Опустив голову, епископ на мгновение задумался. Потом поднял глаза и, печально, даже озабоченно поглядев на Васариса; произнес тихим, мягким голосом:
— На прощание я хочу сказать вам еще несколько слов не только как начальник, но как человек намного старше вас, как ваш отец: вряд ли я ошибусь, полагая, что, идя сюда, вы боялись, что я стану допытываться о вашей жизни за границей, о ваших знакомствах и выполнении вами обязанностей ксендза, может быть, даже потребую каких-нибудь доказательств, наконец, велю вам облечься в сутану либо носить collorarium romanum[179].
После этого предисловия епископ опять помолчал, словно давая Васарису время оправдаться в том случае, если он был неправ в своих предположениях, но Васарис молчал, опустив голову.

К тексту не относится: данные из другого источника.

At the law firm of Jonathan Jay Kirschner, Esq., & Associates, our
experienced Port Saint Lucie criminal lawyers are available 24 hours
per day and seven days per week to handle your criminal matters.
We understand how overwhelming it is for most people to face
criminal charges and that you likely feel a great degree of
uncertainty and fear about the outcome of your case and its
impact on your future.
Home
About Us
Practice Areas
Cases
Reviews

— Вероятно, я также не ошибусь, полагая, что вы решились в некоторых пунктах не уступать мне. Эти пункты я обхожу очень осторожно не потому, что одобряю ваше поведение, но потому, что не желаю с вами ссориться. Время — лучший целитель душевных недугов. Я верю, что, пожив в Литве, вы свыкнетесь со здешними условиями, постепенно втянетесь в церковную деятельность, сами поймете свои ошибки и сами их исправите.
Епископ опять замолк, может быть, ожидая от Васариса подтверждения, но поэт промолчал и на этот раз. Только крепко закушенная губа и сдвинутые брови выдавали его душевную тревогу. А епископ, помедлив мгновение, заговорил опять:
— Вы хорошо понимаете, и я тоже, что среди духовенства у вас создалось какое-то исключительное положение. Вы поэт, у вас немалый талант, много почитателей, которые потакают вам и готовы многое вам извинить. Признавая человеческие слабости, как malum necessarium[180], многое разрешили вам и мы. Но наша уступчивость не должна вас поощрять. Вы не должны пользоваться своим привилегированным положением и заходить далеко в этом направлении. Церковной дисциплине чрезвычайно вредят всякие исключения и нарушения, не говоря уже о соблазне для верующих и недоверии к духовенству, вызываемых такими исключениями.
Васарис внезапно поднял голову, желая что-то сказать, но епископ остановил его жестом и продолжал дальше уже несколько повышенным тоном:
— Я внимательно слежу за вашими произведениями и поэтому знаю, какую внутреннюю борьбу порою приходится вам переживать. Но я никогда не поверю, что вы можете отречься от сана. Это невозможно! Это совершенно невозможно! Это было бы величайшим преступлением против бога, католической веры, церкви и Литвы. Я верю, что вы прониклись католической верой, почитаете ее и дорожите ею. Вы, несомненно, чтите духовное призвание, хотя могли бы лучше применить свои способности в иной области. Я знаю, что вы чтите данную богу клятву, свидетелем которой был я сам. Вы клялись, что останетесь верным церкви и католической вере. Что же, отречься от всего этого и ради чего? Ради личного счастья? Но найдете ли вы действительно это счастье? Не постигнет ли вас еще большее разочарование? А если даже и найдете, то долго ли оно продлится? Долго ли длится юность? Долга ли жизнь? Наконец, независимо от того, каковы бы ни были ваши соображения и к каким бы выводам вы ни пришли, они не могут оправдать отступничество. Подумайте обо всем. А теперь vade in pace et dominus sit tecum![181]